I’ll be the first to admit, I avoided managing my own health care costs. Who wants to deal with it? Going to the doctor is already not much fun– dealing with the cost and paperwork makes it worse. Add to that the level of complexity and inefficiency in our health care system and you have a whole list of reasons to avoid dealing with it.

Here’s an example; you get a bill from your doctor for an appointment that happened 2 or 3 months ago. What is this bill for? Which family member needed care? Did I pay for it already?

And that’s only the beginning. What about understanding why I need to pay? I’m paying a lot every month for insurance, so why do I owe more money?

To figure out the whole mess, I try to find the letter from the insurance company that explains the bill. After 10 minutes digging through a pile of papers, I find the relevant claim. After two more minutes of scanning the letter, I see that I still haven’t met my deductible. Really? It seems like with all that I’ve paid this year that my deductible must be met by now. Isn’t it time for the insurance company to pay? Frustrated, I find myself on the phone on hold with my insurance company listening to bad music. Sound familiar?

I won’t even go in to trying to decide what medical plan to choose or deciding whether or not to sign up for an FSA or HSA account (you’re not alone if you don’t know what these are). Why can’t I just pay my insurance company monthly and forget about the rest?

Can you blame me for wanting to avoid all of this? Tons of paperwork, significant delays, complex language, overwhelming amounts of information, cross-referencing of data from doctors & insurance companies, errors, different policies for different types of care, and on and on. Who wouldn’t want to avoid that?

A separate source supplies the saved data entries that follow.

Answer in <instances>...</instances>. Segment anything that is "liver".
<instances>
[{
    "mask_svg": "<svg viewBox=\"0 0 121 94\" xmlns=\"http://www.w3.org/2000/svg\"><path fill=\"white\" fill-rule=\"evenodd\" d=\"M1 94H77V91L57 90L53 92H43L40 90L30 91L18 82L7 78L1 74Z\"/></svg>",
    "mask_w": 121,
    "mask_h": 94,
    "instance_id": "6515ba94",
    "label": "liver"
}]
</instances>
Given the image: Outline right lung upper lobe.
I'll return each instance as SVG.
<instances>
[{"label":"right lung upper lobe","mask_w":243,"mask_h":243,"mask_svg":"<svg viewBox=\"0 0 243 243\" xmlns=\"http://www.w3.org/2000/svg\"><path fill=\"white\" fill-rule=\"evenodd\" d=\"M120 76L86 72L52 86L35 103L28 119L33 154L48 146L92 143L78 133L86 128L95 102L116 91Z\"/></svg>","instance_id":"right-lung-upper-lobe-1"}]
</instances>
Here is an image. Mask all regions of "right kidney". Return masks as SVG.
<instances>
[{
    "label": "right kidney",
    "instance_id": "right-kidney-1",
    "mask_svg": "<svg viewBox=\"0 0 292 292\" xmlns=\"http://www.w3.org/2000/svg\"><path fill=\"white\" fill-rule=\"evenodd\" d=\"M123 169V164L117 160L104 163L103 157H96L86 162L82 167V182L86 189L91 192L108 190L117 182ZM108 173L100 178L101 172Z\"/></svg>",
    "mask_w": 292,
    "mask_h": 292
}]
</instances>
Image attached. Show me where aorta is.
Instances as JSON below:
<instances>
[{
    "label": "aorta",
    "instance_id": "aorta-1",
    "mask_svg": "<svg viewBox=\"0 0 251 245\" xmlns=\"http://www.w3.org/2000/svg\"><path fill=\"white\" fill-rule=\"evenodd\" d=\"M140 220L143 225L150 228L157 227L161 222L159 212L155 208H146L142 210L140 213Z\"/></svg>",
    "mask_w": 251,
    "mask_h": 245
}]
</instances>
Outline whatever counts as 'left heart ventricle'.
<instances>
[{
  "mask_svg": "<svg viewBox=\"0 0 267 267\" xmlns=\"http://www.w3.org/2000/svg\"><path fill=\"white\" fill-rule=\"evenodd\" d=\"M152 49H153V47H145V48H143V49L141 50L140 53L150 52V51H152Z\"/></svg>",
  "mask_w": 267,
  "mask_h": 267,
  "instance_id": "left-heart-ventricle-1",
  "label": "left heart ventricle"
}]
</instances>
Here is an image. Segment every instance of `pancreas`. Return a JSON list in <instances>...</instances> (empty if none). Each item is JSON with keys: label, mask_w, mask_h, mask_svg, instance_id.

Now, here’s the real problem; we can’t afford to avoid it anymore. The cost of health care — both having a policy and our cost sharing of the payments for services throughout the year (called ‘out of pocket’) — have gone up by 50% in the last 5 years (according to 2010 Milliman Medical Index). Our health care cost — not the government or our employers (it went up for them as well), — OURS!

We pay over $4,000 for premiums and $3,000 out-of-pocket every year!

Let’s step back for a second and compare the process of purchasing a camera versus choosing a health plan or going to the dentist for a root canal. One costs about $200. The other costs at least 10 times that. I’ve spent at least an hour looking for the best price on a camera and didn’t spend any time at all before going to the dentist and paying $2,000 for a root canal (my insurance only paid 50% according to my plan).

Transparency, accessibility, simplicity, and ease of use are key things that allow me to be a smart shopper of consumer goods. It’s time to create that same experience and opportunity in health care.

This is exactly the mission of Simplee.